VR tech is starting to get major ad time, but it lacks users. Qualcomm is looking to change that with their new processor.
On Tuesday, Qualcomm unveiled their newest mobile chip on the floor of the CES trade show in Las Vegas. The Snapdragon 835 is a tiny chip with a lot of power, and according to Qualcomm, it can be used in everything from smartphones to PCs. More importantly, it will enable companies to make clunky VR headsets a thing of the past.The #Snapdragon 835 is a tiny chip with a lot of power.Click To Tweet
Qualcomm is in a strong position to release their new chip. Snapdragon processors are used in designs across the market, including those of tech giants like Samsung, LG, and Apple.
According to Keith Kressin, Senior Vice President of Product Management at Qualcomm, the processor is better than the previous generation in every respect.
Getting Down to Details on the Snapdragon 835
The Snapdragon 835 features an octa-core design, with one set of four cores running at 2.45 GHz and the other running at 1.9GHz, the chip allows for improved battery life, immersion, camera quality, connectivity, and security.
Battery life for the 835 is about 2.5 more hours than its predecessor, and with Quick Charge 4 technology, it only needs five minutes to give a phone five hours of charge. On top of being more efficient, the battery is also 35 percent smaller.
The graphics that the 835 can pump out are where the rubber hits the road when it comes to VR/AR immersion. The chip supports 4K Ultra HD premium video, with graphics that are 25 percent faster than its predecessor, with 60 times more colors to boot.

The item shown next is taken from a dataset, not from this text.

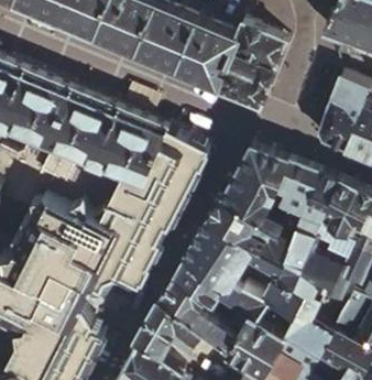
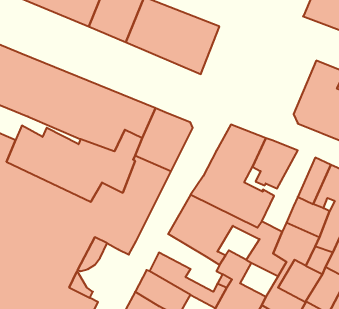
building: [216,26,285,108] -> none
building: [282,173,338,232] -> none
building: [171,262,221,304] -> none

Qualcomm built camera support into the chip, giving smooth optical zoom capability, fast auto-focus, and HDR true-to-life colors to smartphones. The Spectra 180 camera ISP tech that it comes loaded with enables up to 32MP single or 16MP dual cameras.
The Snapdragon also comes integrated with a lightning fast x16 Gigabit-Class LTE modem, and 2X2 802.11ax Wi-Fi.

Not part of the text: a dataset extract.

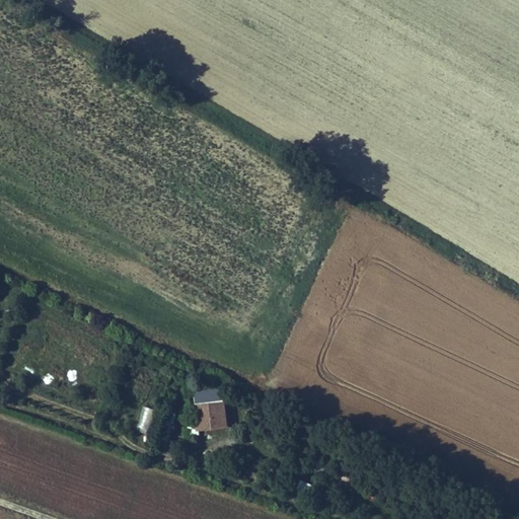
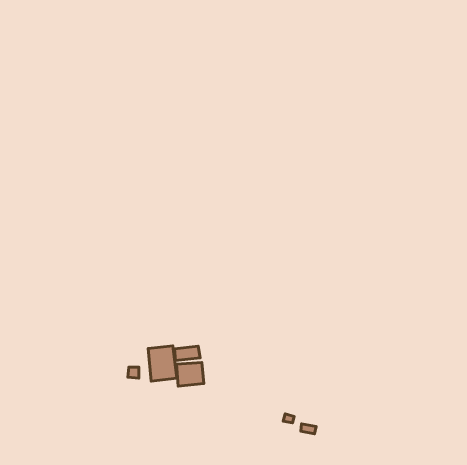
building: none -> [148,346,177,381]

To top it all off, the 835 enables fingerprint, iris and facial recognition to unlock devices. This high-end function might start cropping up in more devices than ever. It may be a convenience issue, but it is also a reliable security measure. After all, biometrics are hard to beat for your average thief or opportunist.
Saving VR From Giant Headsets
If a processor as small as the Snapdragon can power a standalone or phone-based VR headset, then those headsets don’t need to be as bulky and uncomfortable as they are now. That is good news for the VR scene since the relative discomfort of headsets is one of the main complaints by those who have ventured into the VR market and had their opinion soured by a bad experience.

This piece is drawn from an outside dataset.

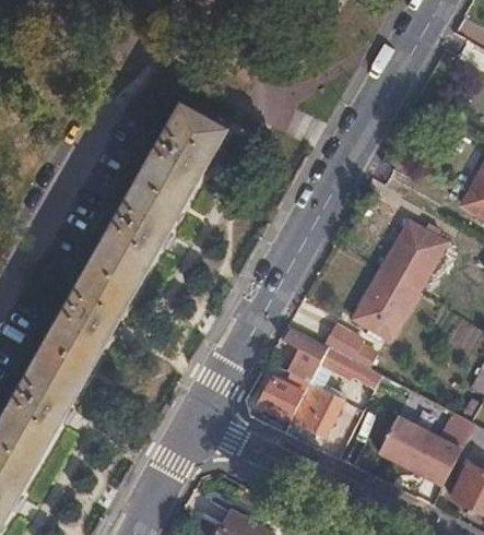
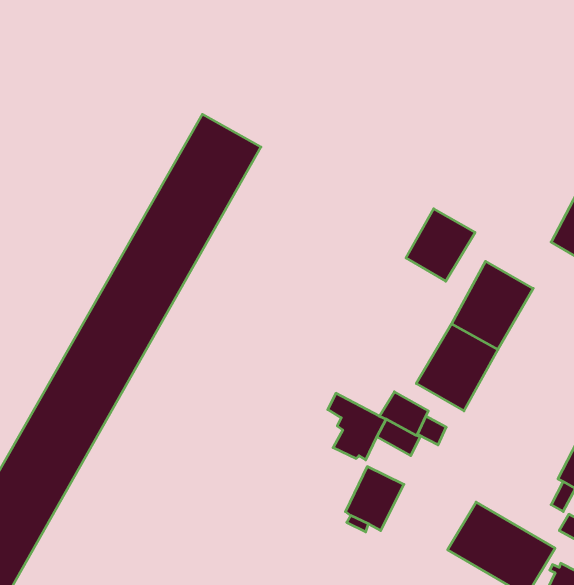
building: none -> [406,209,475,281]
building: [258,377,304,420] -> none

The ubiquity of the Snapdragon processor and the ability of its new generation to help VR may just prove to be a boon for the growing VR market. Currently, VR has a lot of media hype, but not so many consumers, and if more VR-enabled devices are out in the market, then the burgeoning technology might get more recognition.
Will the Snapdragon 835 kill the spectre of stagnation in the VR marketplace? Maybe not by itslef. Hopefully it helps keep that market afloat until people come around to it.